MI355X offers the highest throughput. For new deployments or hardware refreshes, MI355X provides 28%+ performance improvement over MI300X, enabling faster iteration on research questions and shorter queue times for batch jobs.
Balance compute resources. Tune the number of concurrent replicas for optimal performance, especially at very high replica counts.
Consider your system size. These benchmarks use ADH dodec, a medium-sized system well-suited for GPU acceleration.

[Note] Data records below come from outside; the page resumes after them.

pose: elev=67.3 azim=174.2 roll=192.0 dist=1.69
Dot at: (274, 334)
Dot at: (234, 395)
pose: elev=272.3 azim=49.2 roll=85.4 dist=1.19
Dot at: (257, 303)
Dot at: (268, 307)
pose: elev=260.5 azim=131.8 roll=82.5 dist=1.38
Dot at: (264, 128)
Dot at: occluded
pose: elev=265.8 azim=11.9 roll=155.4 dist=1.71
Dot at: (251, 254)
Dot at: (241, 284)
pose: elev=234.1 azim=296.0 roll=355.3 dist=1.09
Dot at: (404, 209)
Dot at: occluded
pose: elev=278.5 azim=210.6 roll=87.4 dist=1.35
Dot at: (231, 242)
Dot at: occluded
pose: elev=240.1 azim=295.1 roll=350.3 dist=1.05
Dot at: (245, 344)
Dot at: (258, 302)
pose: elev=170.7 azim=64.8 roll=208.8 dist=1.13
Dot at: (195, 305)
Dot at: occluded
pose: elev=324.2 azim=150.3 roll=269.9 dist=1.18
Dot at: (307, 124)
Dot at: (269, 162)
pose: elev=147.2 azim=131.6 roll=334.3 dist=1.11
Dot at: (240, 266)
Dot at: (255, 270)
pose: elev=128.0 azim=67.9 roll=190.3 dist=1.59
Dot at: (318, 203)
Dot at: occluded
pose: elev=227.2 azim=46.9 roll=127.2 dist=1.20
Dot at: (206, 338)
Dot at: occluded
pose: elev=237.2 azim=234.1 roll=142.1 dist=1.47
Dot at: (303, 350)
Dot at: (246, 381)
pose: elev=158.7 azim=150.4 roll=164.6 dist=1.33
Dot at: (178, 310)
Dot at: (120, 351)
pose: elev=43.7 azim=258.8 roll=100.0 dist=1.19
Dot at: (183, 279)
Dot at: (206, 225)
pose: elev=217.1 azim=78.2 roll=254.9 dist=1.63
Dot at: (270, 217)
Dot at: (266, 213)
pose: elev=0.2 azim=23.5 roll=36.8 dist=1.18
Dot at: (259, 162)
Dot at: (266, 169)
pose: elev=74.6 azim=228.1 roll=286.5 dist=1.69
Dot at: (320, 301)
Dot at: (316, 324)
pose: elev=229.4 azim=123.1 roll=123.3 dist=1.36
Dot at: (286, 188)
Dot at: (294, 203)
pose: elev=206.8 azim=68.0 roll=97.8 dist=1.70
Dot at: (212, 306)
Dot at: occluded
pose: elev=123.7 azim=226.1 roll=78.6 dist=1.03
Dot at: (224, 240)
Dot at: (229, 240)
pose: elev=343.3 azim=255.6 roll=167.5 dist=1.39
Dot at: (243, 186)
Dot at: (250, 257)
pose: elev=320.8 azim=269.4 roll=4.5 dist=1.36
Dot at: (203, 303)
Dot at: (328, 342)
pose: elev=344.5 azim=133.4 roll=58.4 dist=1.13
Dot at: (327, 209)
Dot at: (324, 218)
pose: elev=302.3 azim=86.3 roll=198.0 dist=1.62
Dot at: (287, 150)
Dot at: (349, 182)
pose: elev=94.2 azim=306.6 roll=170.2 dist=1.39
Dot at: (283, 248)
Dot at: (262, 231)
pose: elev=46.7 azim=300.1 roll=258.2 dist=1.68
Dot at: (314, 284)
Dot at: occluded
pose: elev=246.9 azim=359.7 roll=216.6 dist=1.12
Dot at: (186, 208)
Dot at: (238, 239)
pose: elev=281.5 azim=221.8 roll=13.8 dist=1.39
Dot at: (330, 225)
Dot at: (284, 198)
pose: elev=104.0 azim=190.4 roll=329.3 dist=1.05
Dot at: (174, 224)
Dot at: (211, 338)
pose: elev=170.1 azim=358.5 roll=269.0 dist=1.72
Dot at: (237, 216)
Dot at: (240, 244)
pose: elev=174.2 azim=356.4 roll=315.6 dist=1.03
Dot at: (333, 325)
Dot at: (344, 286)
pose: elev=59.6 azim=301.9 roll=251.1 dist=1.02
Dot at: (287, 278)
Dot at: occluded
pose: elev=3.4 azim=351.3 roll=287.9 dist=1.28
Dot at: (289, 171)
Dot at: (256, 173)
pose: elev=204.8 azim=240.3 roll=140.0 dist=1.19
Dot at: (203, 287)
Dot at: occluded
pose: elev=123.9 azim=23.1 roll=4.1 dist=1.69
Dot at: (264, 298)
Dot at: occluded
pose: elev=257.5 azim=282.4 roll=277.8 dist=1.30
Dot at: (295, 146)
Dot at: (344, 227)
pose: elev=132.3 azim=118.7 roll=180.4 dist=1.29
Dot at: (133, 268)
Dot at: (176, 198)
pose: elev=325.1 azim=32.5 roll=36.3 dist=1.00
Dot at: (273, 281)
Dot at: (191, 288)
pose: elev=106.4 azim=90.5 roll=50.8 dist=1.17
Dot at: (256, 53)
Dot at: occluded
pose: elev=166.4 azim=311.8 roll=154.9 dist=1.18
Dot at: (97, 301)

Larger molecular systems with different computational profiles may show different scaling characteristics.

Summary#

This benchmark comparison demonstrates that the AMD Instinct MI355X delivers significant performance improvements for GROMACS molecular dynamics simulations compared to the MI300X. Key takeaways:

MI355X achieves up to 10,300 ns/day throughput on ADH dodec with 8 GPUs in partitioned mode
MI355X performance advantage ranges from 28% to 50% over MI300X, depending on configuration
GPU compute partitioning (CPX mode) provides 1.7-3.2x speedups on both architectures
The best results require balancing GPU partitions and tuning replica counts for your specific system configuration

For life-science researchers running ensemble MD simulations, free-energy calculations, or parameter sweeps, upgrading to MI355X accelerates time-to-results and enables larger-scale computational campaigns.

Disclaimers#

Third-party content is licensed to you directly by the third party that owns the content and is not licensed to you by AMD. ALL LINKED THIRD-PARTY CONTENT IS PROVIDED “AS IS” WITHOUT A WARRANTY OF ANY KIND. USE OF SUCH THIRD-PARTY CONTENT IS DONE AT YOUR SOLE DISCRETION AND UNDER NO CIRCUMSTANCES WILL AMD BE LIABLE TO YOU FOR ANY THIRD-PARTY CONTENT. YOU ASSUME ALL RISK AND ARE SOLELY RESPONSIBLE FOR ANY DAMAGES THAT MAY ARISE FROM YOUR USE OF THIRD-PARTY CONTENT.

The benchmarks presented in this blog were conducted under specific test conditions. Performance may vary based on system configuration, software versions, workload characteristics, and other factors. The information contained herein is for informational purposes only.